The author and lead developer of Curl – Daniel Stenberg – recently published an article succinctly titled The I in LLM stands for intelligence. In it he notes the influx of bug reports recently that have all or part of their text generated by an LLM, with the ‘bug’ in question being either completely hallucinated or misrepresented. This is a pattern that continues in the medical profession, with Zahir Kanjee, MD, and colleagues in a 2023 research letter to JAMA noting that GPT-4 managed to give the right diagnoses for provided cases in 64%, but only 39% of the time as its top diagnoses.

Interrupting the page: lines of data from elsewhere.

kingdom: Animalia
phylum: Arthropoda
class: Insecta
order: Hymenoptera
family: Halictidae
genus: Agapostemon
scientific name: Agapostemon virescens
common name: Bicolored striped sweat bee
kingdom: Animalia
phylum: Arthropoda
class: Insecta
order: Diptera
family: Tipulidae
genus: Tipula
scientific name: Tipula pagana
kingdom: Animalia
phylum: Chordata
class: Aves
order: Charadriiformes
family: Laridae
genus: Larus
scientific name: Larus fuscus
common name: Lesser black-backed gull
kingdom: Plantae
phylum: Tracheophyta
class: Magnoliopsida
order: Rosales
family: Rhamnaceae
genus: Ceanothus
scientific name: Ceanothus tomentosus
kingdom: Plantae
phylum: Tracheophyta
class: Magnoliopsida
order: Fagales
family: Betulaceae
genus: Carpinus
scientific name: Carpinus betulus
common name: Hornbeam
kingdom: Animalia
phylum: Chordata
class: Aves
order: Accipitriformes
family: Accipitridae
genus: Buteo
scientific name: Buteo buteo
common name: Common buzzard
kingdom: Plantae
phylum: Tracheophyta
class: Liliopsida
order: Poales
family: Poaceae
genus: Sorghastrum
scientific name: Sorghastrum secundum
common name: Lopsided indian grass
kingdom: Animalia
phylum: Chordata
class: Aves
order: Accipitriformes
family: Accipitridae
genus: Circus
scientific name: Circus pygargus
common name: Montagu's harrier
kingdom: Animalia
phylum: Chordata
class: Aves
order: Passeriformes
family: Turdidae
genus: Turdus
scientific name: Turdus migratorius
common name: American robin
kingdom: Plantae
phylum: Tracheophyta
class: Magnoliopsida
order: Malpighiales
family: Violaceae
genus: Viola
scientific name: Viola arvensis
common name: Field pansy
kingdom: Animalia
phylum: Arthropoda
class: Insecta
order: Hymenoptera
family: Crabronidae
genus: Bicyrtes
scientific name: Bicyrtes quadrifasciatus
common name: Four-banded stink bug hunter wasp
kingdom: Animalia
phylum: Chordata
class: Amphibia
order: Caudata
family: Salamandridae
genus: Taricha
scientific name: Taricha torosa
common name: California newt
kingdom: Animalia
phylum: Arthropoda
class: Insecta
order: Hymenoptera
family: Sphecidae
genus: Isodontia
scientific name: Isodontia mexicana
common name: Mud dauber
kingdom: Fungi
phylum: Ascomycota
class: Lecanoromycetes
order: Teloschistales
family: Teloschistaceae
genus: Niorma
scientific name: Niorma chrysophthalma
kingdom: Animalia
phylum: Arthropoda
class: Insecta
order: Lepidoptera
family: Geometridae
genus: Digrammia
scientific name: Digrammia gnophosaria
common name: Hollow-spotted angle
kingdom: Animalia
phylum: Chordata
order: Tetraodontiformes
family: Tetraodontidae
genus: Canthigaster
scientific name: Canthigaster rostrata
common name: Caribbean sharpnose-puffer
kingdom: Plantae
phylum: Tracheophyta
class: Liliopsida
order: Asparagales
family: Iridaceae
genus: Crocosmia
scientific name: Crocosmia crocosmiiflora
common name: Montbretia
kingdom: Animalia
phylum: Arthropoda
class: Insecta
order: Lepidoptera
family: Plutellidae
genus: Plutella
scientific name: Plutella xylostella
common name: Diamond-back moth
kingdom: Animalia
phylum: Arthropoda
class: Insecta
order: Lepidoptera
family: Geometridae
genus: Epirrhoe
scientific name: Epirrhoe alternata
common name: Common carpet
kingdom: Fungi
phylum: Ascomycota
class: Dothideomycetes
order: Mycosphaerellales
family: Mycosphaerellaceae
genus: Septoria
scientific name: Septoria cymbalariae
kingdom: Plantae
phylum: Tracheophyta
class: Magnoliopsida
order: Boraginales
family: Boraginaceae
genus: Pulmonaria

Although not necessarily terrible, this accuracy plummets when looking at pediatric cases, as Joseph Barile, BA and colleagues found in a 2024 research letter in JAMA Pediatrics. They noted that the ChatGPT chatbot with GPT-4 as its model had a diagnostic error rate of 83% (out of 100 cases). Of the rejected diagnoses, 72% were incorrect and 11% were clinically related but too vague to be considered a correct diagnosis. And then there is the inability of medical ‘AI’ to adapt to something as basic as new patients without extensive retraining.

All of this demonstrates both the lack of use of LLMs for professionals, as well as the very real risk when individuals who are less familiar with the field in question ask for ChatGPT’s ‘opinion’.

Signs Point To ‘No’

Although an LLM is arguably more precise than giving the good old Magic 8 Ball a shake, much like with the latter, an LLM’s response largely depends on what you put into it. Because of the relentless annotating, tweaking and adjusting of not just the model’s data, but also the front-ends and additional handlers for queries that an LLM simply cannot handle, LLMs give the impression of becoming better and – dare one say – more intelligent.

Unfortunately for those who wish to see artificial intelligence of any form become a reality within their lifetime, LLMs are not it. As the product of immense human labor, they are a far cry from the more basic language models that still exist today on for example our smartphones, where they learn only our own vocabulary and try to predict what words to next add to the auto-complete, as well as that always praised auto-correct feature. Moving from n-gram language models to RNNs enabled larger models with increased predictive ability, but just scaling things up does not equate intelligence.

To a cynical person, the whole ‘AI bubble’ is likely to feel like yet another fad as investors try to pump out as many products with the new hot thing in or on it, much like the internet bubble, the NFT/crypto bubble and so many before. There are also massive issues with the data being used for these LLMs, as human authors have their work protected by copyright.

As the lawsuits by these authors wind their way through the courts and more studies and trials find that there is indeed no intelligence behind LLMs other than the human kind, we won’t see RNNs and LLMs vanish, but they will find niches where their strengths do work, as even human intellects need an unthinking robot buddy sometimes who never loses focus, and never has a bad day. Just don’t expect them to do our work for us any time soon.